The fundamental concept of keeping insurance out of primary care works. The cost of care is known and can be budgeted per individual. Insurance is used for the unpredicted. Your car insurance is used for accidents, not oil changes, gasoline and battery replacements. Your homeowner’s insurance is used for tragic occurrences like fires, floods and burglaries, not HVAC cleaning, lawn maintenance and roof inspections. Primary care is the first level of care and maintenance for all US citizens. Tragically what has happened is 40% of a primary care doctors overhead in a fee for service system is dedicated to paying for the interaction with the insurance, which adds zero value to the health and wellbeing of the patient. As we are looking for improved health care delivery, we need to critically look for the value of each dollar spent. Insurance has no value in the primary care office.

Don’t get me wrong, insurance is very important when used appropriately. We do need to plan and pay for coverage for more expensive care like colonoscopies, hospital stays, advanced cancer care, accidents and specialty pharmaceuticals when judiciously used.  And that is exactly what it was designed for.

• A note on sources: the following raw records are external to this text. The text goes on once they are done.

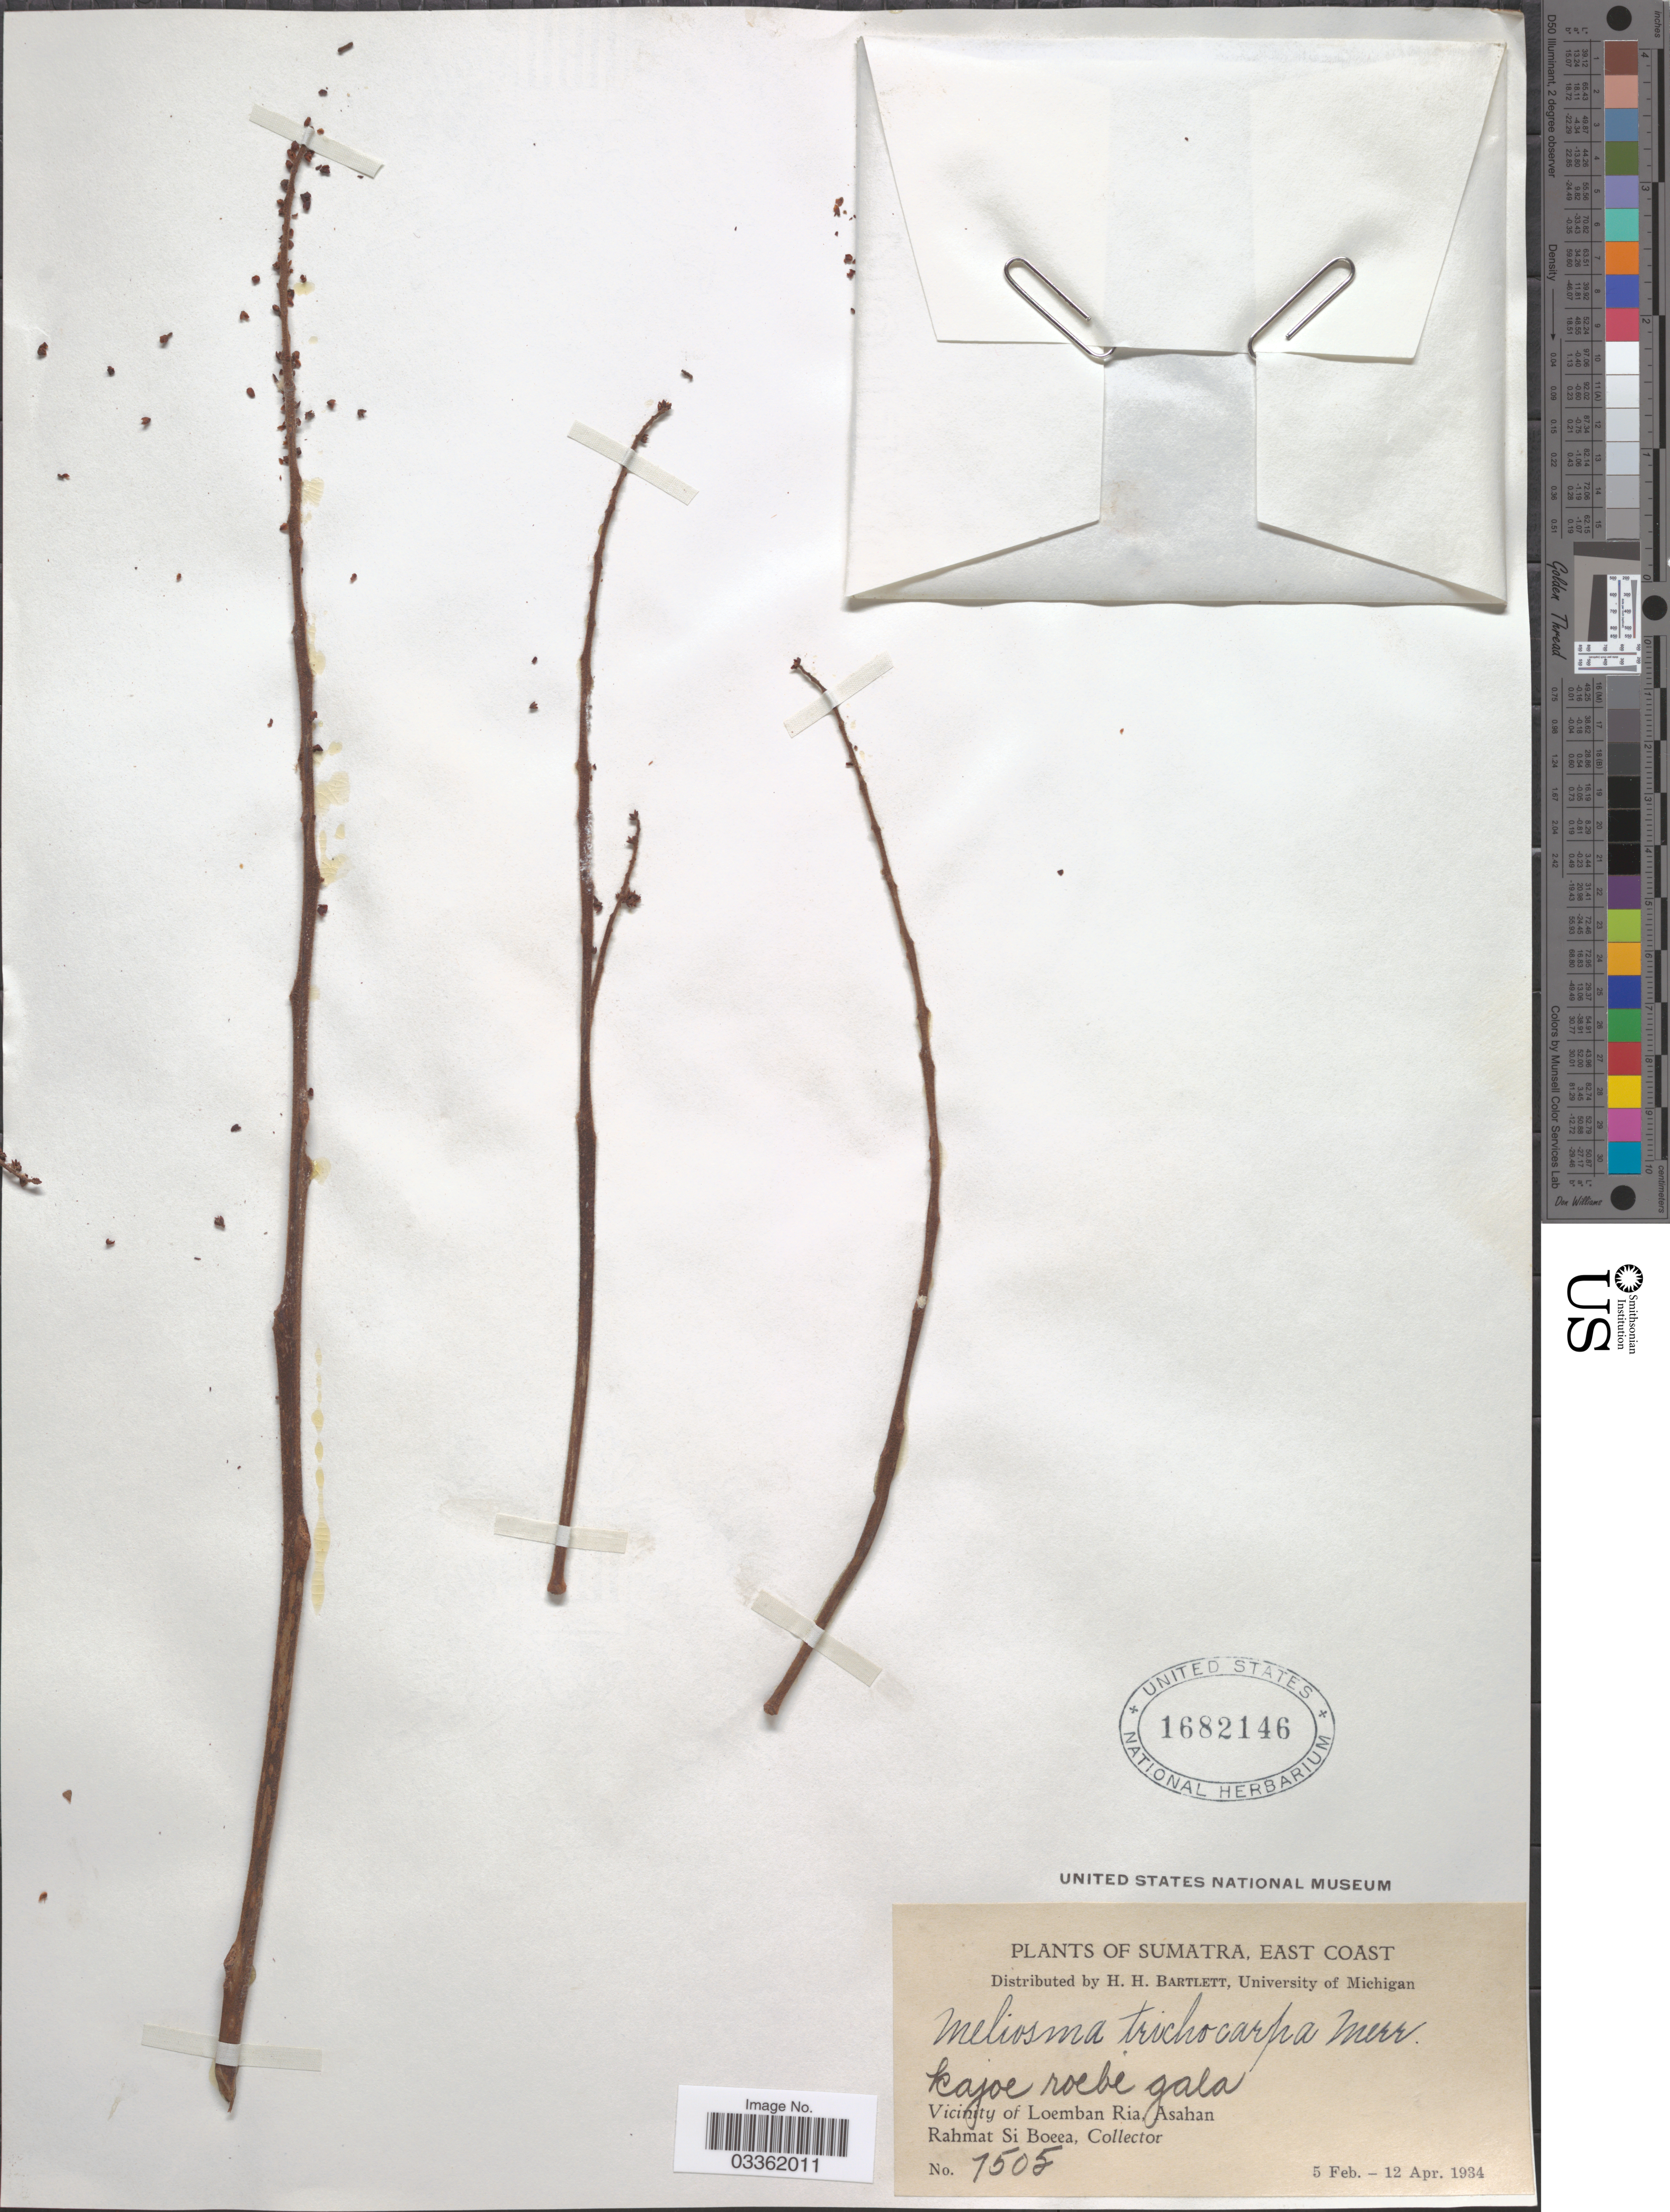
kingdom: Plantae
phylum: Tracheophyta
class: Magnoliopsida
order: Proteales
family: Sabiaceae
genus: Meliosma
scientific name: Meliosma trichocarpa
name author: Merr.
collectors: Rahmat Si Boeea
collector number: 7505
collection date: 1934-02-05/1934-04-12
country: Indonesia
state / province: Sumatra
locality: East coast. Vicinity of Loemban Ria, Asahan.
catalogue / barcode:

In a Direct Primary Care (DPC) arrangement, the patient or employer pays a set fee to cover the care for the patient, usually a year at a time. It is a direct relationship, both personally and financially. It is transparent, able to be budgeted and upfront. I work for the patient. Period.  When this happens many other ill constructed policies fall away: Like not being able to treat a patient for an issue  at a well visit (a rash or refill of a diabetes medicine at a pap appointment); like having to see a patient every 10 minutes to make your quota or having to refer to your groups specialist when you prefer another specialist outside your system.  Also I am documenting for communication and organization; not to make a base level of checkboxes for a certain billing requirement. Common sense rises and my energy and focus return to the patient and what is important to them.

As a direct primary care doctor, your schedule and panel number is set by you. You design your day, create a schedule template that supports the care you want to deliver. Lifestyle Medicine takes organized time and focus. DPC supports LM in that you have the time and systems to deliver complete care. It should be a part of every interaction and then also can be delivered more intensely with focused LM visits or LM group visits. Telehealth has been a wonderful addition to using the doctor and patient time wisely to continue to gain on goals and behavior changes.  It is easily integrated in a DPC practice.

Personally, this model has reinvigorated in me the passion for patient care. I feel more than ever I am practicing the best medicine of my 22 year career. I am having the kind of positive impact on patients' lives that I hoped for in medical school. It is truly a model for CARE, both for the patient and for you,  the doctor. If I measured my quality scores in hugs, it would be off the charts!